Tuesday , December 10, 2024

Eye on Crypto: Square Takes Bitcoin to 50 States; A Former Top Visa Exec Touts Easier Transfers

Users of Square Inc.’s Cash App can now buy and sell Bitcoin in all states, according to a tweet the company sent at mid-day Monday. The Bitcoin capability, which Square introduced in November as a pilot, is hardly a major business for the San Francisco-based payments company, but it is starting to account for measurable share of Square’s revenue and profits.

While Square does not release the number of Cash App users who are taking advantage of the service, it does disclose in its quarterly financial reports the revenue and profit it earns from Bitcoin activity. The service lets users buy and sell the digital currency, but it does not facilitate sending or receiving.

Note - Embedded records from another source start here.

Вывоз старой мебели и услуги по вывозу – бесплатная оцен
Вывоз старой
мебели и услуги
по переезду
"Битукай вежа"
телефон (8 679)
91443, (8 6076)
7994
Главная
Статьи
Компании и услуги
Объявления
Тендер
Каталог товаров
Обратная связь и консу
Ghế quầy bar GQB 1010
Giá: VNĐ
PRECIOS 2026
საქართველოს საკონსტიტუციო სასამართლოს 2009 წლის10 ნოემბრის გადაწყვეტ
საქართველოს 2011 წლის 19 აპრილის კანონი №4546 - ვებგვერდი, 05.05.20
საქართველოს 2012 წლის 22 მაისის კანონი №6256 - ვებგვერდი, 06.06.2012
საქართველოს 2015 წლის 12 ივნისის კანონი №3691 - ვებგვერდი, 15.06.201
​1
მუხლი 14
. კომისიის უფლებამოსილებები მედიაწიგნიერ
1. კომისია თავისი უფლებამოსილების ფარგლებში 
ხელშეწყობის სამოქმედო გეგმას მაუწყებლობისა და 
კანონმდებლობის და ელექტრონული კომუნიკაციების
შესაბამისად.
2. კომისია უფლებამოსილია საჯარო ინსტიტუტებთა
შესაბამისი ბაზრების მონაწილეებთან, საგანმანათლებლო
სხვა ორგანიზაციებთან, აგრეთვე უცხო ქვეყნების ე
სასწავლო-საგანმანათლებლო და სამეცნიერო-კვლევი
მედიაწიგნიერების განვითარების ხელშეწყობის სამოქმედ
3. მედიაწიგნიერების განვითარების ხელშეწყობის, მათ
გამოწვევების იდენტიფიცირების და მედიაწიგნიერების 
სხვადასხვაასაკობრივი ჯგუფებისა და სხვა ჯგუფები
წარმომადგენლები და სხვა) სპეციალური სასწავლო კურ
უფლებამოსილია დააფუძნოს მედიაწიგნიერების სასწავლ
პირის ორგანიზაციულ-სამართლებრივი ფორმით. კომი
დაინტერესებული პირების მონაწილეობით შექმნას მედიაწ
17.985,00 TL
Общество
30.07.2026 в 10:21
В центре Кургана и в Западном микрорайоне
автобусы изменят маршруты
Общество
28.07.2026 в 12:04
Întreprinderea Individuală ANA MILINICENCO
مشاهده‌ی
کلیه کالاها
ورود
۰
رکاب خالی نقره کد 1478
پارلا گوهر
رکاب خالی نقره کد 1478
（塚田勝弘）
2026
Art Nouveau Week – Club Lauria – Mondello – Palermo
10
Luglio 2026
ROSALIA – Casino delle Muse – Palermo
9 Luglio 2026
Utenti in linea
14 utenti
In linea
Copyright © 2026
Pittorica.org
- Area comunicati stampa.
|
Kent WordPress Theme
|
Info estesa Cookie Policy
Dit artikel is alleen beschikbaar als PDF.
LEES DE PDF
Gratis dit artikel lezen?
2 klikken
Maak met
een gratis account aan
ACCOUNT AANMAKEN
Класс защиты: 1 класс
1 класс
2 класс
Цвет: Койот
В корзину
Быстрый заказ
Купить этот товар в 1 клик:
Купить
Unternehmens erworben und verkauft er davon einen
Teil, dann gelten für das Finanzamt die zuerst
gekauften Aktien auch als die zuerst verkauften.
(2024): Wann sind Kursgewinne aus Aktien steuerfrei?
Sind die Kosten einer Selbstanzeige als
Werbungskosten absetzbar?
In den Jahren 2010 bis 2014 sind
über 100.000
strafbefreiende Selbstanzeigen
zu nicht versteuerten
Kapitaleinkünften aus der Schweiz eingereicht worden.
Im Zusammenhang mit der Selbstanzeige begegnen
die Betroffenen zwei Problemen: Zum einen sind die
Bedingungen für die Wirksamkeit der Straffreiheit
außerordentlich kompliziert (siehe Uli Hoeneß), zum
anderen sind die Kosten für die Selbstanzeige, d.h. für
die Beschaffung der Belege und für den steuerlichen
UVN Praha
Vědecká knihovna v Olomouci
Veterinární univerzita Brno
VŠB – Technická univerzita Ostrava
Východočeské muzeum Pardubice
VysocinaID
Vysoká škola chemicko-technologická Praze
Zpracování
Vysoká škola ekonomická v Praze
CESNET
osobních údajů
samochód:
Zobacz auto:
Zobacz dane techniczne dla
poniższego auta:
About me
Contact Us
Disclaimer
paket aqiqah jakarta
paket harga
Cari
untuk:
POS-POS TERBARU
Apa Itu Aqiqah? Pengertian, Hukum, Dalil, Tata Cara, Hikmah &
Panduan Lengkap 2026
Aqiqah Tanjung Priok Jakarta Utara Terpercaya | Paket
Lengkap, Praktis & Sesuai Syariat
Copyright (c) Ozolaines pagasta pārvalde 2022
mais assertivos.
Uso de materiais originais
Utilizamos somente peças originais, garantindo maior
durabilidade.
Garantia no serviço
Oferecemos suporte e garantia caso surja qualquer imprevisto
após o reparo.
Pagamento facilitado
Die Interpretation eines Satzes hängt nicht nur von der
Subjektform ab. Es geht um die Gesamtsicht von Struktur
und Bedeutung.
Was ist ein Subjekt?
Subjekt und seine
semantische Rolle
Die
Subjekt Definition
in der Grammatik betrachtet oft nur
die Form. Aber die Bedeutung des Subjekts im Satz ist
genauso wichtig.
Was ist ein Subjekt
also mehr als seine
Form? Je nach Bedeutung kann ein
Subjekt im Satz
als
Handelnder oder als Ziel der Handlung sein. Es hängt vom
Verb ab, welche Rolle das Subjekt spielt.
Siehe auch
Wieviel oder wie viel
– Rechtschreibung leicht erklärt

Bitcoin exchange activity amounted to $37 million in the quarter ended June 30 and totaled $71 million for the first half of the year, Square reported, claiming a 4.5% and 4.8% share of all net revenue, respectively.

O’Brien: Hoping to make “buying, selling, and spending of cryptocurrency in everyday life as easy as possible.”

Profit on these Bitcoin exchanges totaled $420,000 in the second quarter and came to $643,000 for the first half, implying Square’s earnings from the business nearly doubled in the June quarter.

Square introduced Cash App in 2013 as a person-to-person payment service. The company in December said the app had attracted 7 million active users, but in a quarterly earnings call this month officials refused to update that number. The company has been more eager to talk about a Visa-branded Cash App card that in June piled up $250 million in purchases, compared to $90 million in December.

In related news, an Estonian company run by a former chief executive of Visa Inc. for the United Kingdom and Ireland announced it will allow users to send cryptocurrency to other wallets by using the recipient’s phone number, rather than a typically complicated wallet address.

The company, Crypterium, “makes buying, selling, and spending of cryptocurrency in everyday life as easy as possible, and that’s what will bring the next billions of people to using crypto,” said a statement from Marc O’Brien, who in May took over as chief executive of the startup. O’Brien served as CEO of Visa for the United Kingdom and Ireland from 2008 to 2014.

The company claims cryptocurrency transfers and transactions have been hampered by wallet addresses incorporating dozens of letters and digits, making it easy to mistype the address. A second problem is long transaction confirmation times caused by blockchain congestion. Crypterium says it solves the second problem by processing transactions off-chain.